Genbank parser dev
The genbankParser is designed to be run as a standalone script to generate a formatted and cleaned csv table of the covid pan-genome from genbank input. It deals with most hostTaxonId mapping errors (which are plentiful), and attempts to infer these hostTaxonIds for duplicate and highly homologous entries by checking if clusters/duplicate all provide the same hostTaxonId and if so inferring it for those where none was provided (in a new column). This infers about 1500 hostTaxonIds.
Didn't test, but functionality looks great, sorry again for treading on this earlier!
Minor suggestion for possible future enhancement, much of the code is essentially a lookup table which would be easier to maintain as an external file in (say) tsv format, e.g.
else if (grepl(fixed = FALSE, "Vespadelus baverstocki", NoParenth, ignore.case = T)) {
return("unclassified Scotoecus")
I fully agree, I'll try and implement it somewhere in the next few days.
What is the status of this pull request?
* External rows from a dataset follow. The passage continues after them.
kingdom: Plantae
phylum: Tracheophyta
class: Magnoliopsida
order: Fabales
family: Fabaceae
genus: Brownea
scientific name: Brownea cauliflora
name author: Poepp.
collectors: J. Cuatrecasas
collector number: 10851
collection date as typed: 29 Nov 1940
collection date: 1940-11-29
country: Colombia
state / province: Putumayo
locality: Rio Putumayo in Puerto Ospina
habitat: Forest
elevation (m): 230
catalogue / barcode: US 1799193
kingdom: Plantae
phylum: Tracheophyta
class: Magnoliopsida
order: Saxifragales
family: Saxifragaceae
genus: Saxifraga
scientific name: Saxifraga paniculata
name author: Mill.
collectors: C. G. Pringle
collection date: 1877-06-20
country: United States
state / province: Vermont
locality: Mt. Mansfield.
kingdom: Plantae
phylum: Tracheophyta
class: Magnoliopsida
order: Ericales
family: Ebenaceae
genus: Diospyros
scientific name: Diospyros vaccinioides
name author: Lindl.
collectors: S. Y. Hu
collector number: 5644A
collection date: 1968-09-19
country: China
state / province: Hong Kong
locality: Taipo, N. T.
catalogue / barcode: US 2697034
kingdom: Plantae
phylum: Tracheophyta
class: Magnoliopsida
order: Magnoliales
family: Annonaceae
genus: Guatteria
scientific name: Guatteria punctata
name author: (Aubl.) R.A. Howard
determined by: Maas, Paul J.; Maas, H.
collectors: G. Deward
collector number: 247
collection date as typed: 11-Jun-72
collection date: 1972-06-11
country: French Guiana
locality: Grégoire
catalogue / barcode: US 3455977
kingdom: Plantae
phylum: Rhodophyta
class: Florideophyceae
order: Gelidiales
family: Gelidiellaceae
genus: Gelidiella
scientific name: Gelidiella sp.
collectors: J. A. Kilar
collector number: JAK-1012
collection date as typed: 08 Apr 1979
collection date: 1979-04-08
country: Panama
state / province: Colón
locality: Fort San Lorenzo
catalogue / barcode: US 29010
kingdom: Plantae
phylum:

Are we waiting on a review from @ababaian ?
It's good, it's definetly working but there are some features that need to be added, see the taxonomy issue.
Two questions:
- Is @Bdegraaf1234 still maintaining this code?
- Where is this code in the repo?
Nevermind the "where" part of the question, looked at the commits.
Probably not. We can either merge and close this and have someone pick up from here.
I can take a crack at the metadata file, but it sounds like @r1cedgar might be doing some of this with #101 . So we should coordinate.
Parsing genbank (this issue) and uniform annotation of reference and predicted genomes (#101) are separate issues. We want both in parallel.